Stored data Block Start
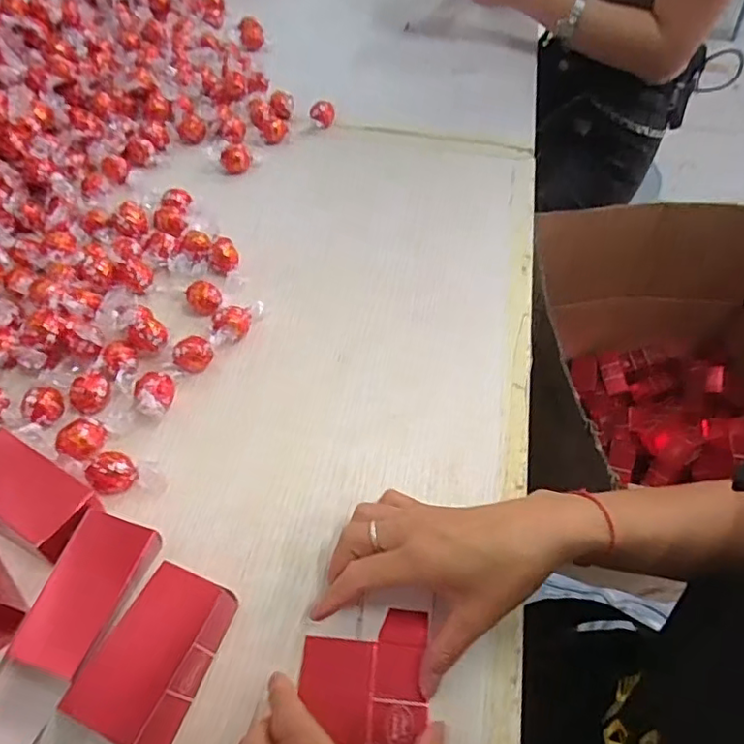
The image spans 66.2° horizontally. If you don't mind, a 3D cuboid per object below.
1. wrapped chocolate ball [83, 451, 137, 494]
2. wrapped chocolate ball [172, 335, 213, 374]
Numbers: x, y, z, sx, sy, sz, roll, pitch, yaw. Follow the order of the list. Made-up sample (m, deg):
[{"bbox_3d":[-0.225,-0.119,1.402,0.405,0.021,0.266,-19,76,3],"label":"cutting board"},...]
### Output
Stored data Block End
**Work instruction**. Copy out the lines of the records above in which the string "wrapped" appears.

**Solution below**.
1. wrapped chocolate ball [83, 451, 137, 494]
2. wrapped chocolate ball [172, 335, 213, 374]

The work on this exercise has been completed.